Evans, a Gaithersburg consultant escaping the Beltway rat race before cares and congestion do him in, recently bought three streamside dwellings along the Savage from elderly widows. He's poured his time and money into refurbishing them, hoping to lure more Washington area flyrodders to both the Savage and nearby North Branch, where big rainbow and brown trout are known to lurk.
Sheppard dragged me up with promises of glorious fall fishing but it was all lies. But for one lucky cast late in the day, I could easily have come home with the stink of skunk all over me. As with everything, it was all in the timing.
Autumn is supposed to be prime time for the North Branch in particular as big browns move downstream from around the dam at Jennings Randolph Reservoir to carve out spawning redds on the rocky bottom, accompanied by plump rainbows hoping to gobble some brown-trout eggs. Six- and eight-pound fish are not uncommon in the fall, according to local lore, and they're generally hungry as they fatten up for the winter.

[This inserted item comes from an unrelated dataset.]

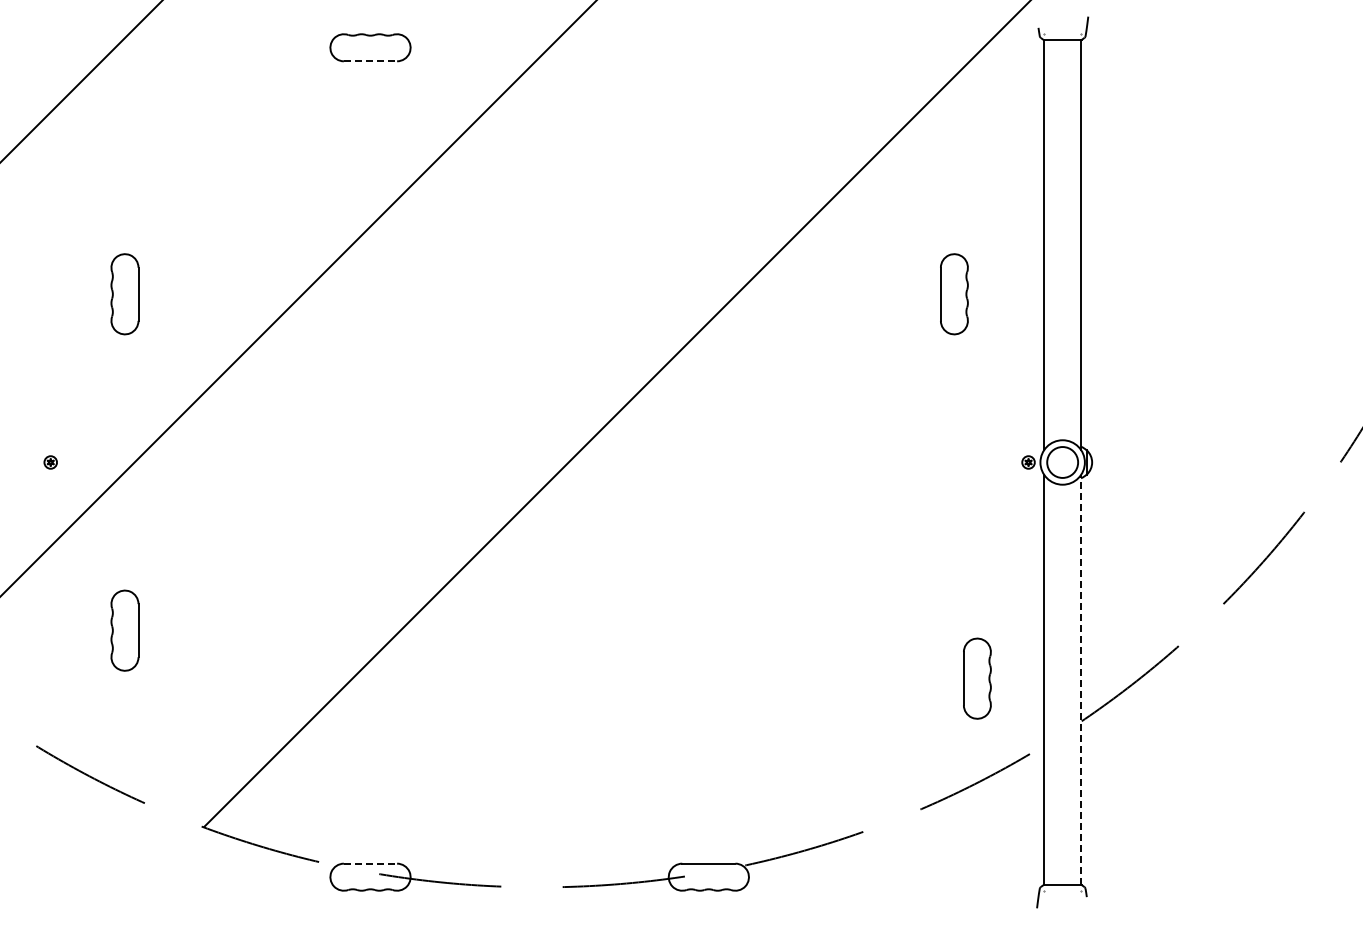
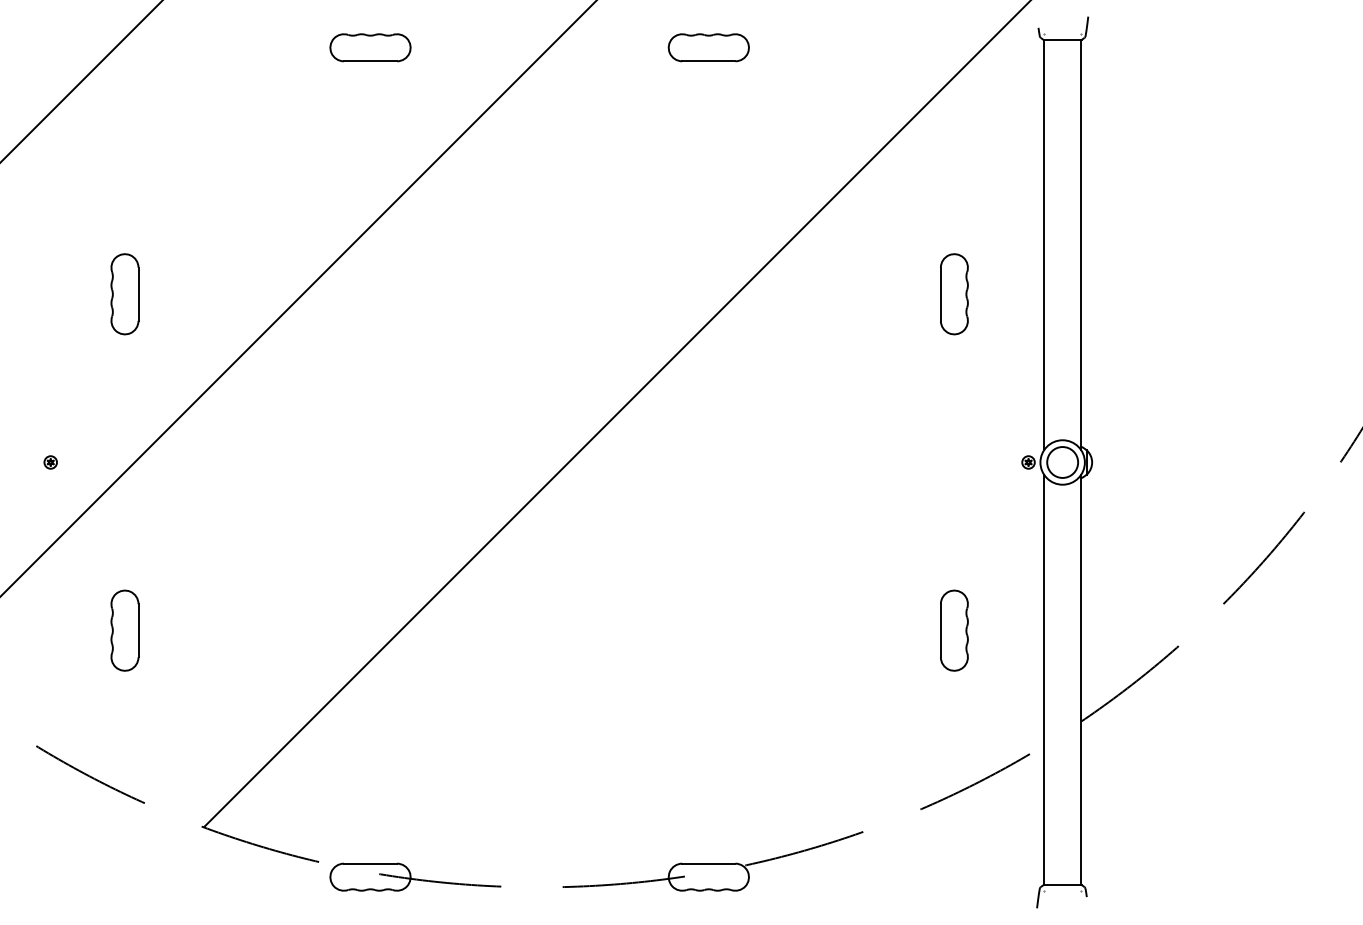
part at (708, 47): none -> present
line at (370, 61): dashed -> solid
part at (977, 678) position: (977, 678) -> (954, 630)
line at (1081, 680): dashed -> solid
line at (370, 863): dashed -> solid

Autumn comes early in the high country, but we jumped the gun by arriving at the end of August. "Mid-September to early November is best," counseled Harold Harsh, who guides flyrodders here through his company, Spring Creek Outfitters. "I'd say the height is usually around the middle of October, just after the leaves come down."
Which put us two to six weeks early for the fall bonanza. Oh, well, no one's perfect. The early visit gave us a chance to scout hotspots to return to later, and there are worse ways to spend an August evening than on a streamside porch sipping Wild Turkey under the stars, telling lies while the river burbles along.
The Savage and the North Branch are tailwater fisheries, with cool water flowing from the base of reservoir dams upstream to keep the trout chilled and frisky year-round. The smaller Savage below Savage Reservoir has been productive catch-and-release trout water for many years, while the North Branch is newly minted, the beneficiary of massive improvements in water quality since the dam was completed in 1982.
Harsh, a Garrett County native, was among the first to start guiding there 12 years ago, when the first North Branch stocked trout began to mature. The 10-mile stretch of river above and below Bloomington has grown steadily in stature since as trout blossomed in the clear water, which only 25 years ago was lifeless from unchecked acid mine drainage.